La commission a toutefois constaté que certaines des formulations retenues pouvaient être considérées comme restrictives, en particulier la définition incomplète des modes d'acquisition licites d'un secret d'affaires, l'obligation de mentionner explicitement le caractère confidentiel d'une information relevant d'un tel secret et l'exigence d'une violation des mesures de protection mises en place par le détenteur licite d'un tel secret.


Observations sur le projet de loi ratifiant l'ordonnance n° 2017-1252 du 9 août 2017 portant transposition de la directive 2015/2366 du Parlement européen et du Conseil du 25 novembre 2015 concernant les services de paiement dans le marché intérieur : rapport de M. Jean-François Rapin

Rapport n° 345 (2017-2018) du 8 mars 2018

La nouvelle directive sur les services de paiement (DSP2), adoptée en 2005, entend favoriser l'innovation, la concurrence, l'efficience et la sécurité des services de paiement fournis au sein de l'Union européenne afin d'élargir et d'améliorer les choix des consommateurs. Elle a été transposée dans le code monétaire et financier par une ordonnance du 9 août 2017 que le Sénat est appelé à ratifier.

Conformément à la mission de veille sur l'intégration des textes européens en droit interne que lui a confiée la conférence des présidents lors de sa réunion du 21 février 2018, la commission des affaires européennes a examiné l'ordonnance et constaté que la Gouvernement avait procédé à une transposition rigoureuse de la directive. Elle a relevé que quelques-unes des facultés ouvertes par la directive étaient exploitées, en particulier l'allégement des procédures et des exigences prudentielles applicables aux petits établissements de paiement dont le risque est réduit, ainsi que l'obligation, pour les établissements de paiement ayant recours en France à des succursales ou à des agents en libre établissement, de désigner un point de contact national, obligation qui est de nature à faciliter la supervision prudentielle et la sécurité des opérations de paiement exécutées sur le territoire national.

Elle a enfin soulevé la question de l'opportunité d'un encadrement, au niveau européen, de l'agrégation des comptes d'épargne, au-delà donc des seuls comptes de paiements traités par la directive. Cette prestation répond en effet à une attente des clients mais elle n'est pas réglementée. Elle est aujourd'hui pratiquée dans des conditions d'insécurité technique et juridique préoccupantes.


Observations sur le projet de loi relatif à la protection des données personnelles : rapport de M. Simon Sutour

Rapport n° 344 (2017-2018) du 8 mars 2018

La commission des affaires européennes a suivi avec une attention particulière le long processus d'élaboration du règlement général sur la protection des données à caractère personnel. Sur sa proposition et celle de la commission des lois, le Sénat avait adopté plusieurs résolutions et un avis motivé insistant sur la nécessité de pouvoir maintenir des règles nationales plus protectrices et de permettre aux citoyens et résidents français de s'adresser à la CNIL en cas de difficulté plutôt qu'à l'autorité de contrôle du pays d'établissement de l'entreprise qui traitent leurs données.
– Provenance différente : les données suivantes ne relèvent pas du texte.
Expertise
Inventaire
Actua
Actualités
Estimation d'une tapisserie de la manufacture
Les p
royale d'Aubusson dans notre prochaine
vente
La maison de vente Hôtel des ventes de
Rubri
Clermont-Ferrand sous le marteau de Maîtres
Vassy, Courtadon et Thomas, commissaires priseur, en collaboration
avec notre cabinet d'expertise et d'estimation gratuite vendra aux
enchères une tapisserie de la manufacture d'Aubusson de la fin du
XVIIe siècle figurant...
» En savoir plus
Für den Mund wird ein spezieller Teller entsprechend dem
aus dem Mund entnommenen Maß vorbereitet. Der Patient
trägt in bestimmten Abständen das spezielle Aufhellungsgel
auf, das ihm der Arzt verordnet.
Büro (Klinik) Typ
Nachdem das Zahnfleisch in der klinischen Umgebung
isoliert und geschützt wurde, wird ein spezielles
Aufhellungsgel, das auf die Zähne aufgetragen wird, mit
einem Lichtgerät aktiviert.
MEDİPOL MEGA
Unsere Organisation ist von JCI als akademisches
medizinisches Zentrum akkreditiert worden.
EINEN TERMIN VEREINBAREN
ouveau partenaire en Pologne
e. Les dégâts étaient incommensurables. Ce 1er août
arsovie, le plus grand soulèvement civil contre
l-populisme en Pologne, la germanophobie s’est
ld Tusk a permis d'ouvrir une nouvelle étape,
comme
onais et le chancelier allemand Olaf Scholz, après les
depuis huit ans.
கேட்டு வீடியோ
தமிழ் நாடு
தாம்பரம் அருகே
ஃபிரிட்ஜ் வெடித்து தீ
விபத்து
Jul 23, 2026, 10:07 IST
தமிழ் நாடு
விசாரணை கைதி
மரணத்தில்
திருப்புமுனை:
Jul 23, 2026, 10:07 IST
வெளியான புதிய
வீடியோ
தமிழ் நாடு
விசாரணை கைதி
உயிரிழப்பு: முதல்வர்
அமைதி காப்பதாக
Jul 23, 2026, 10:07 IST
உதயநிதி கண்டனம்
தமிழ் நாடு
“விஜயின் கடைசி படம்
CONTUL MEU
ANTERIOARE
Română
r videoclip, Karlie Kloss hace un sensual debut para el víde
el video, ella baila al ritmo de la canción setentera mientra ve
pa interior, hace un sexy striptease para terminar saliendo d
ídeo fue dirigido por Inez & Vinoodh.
Conformément à la mission de veille sur l`intégration des textes européens en droit interne que lui a confiée la conférence des présidents, la commission des affaires européennes a examiné sous cet angle le projet de loi sur la protection des données personnelles. Ce texte, qui modifie la loi emblématique de 1978, précise certaines modalités de mise en oeuvre du règlement et, comme celui-ci l'y autorise, revoit les règles nationales applicables aux traitements de données sensibles. Il transpose en outre la directive sur les traitements de données en matière pénale.

Après avoir relevé l'exploitation mesurée que le projet de loi fait des marges de manoeuvre prévues par le règlement, les observations de la Commission mettent plus particulièrement l'accent sur les obligations très exigeantes de mise en conformité qui pèsent sur les collectivités territoriales, sur la question de l'âge du consentement des enfants à la collecte et au traitement de leurs données personnelles ainsi que sur l'introduction d'un droit à réparation dans le cadre de l'action de groupe.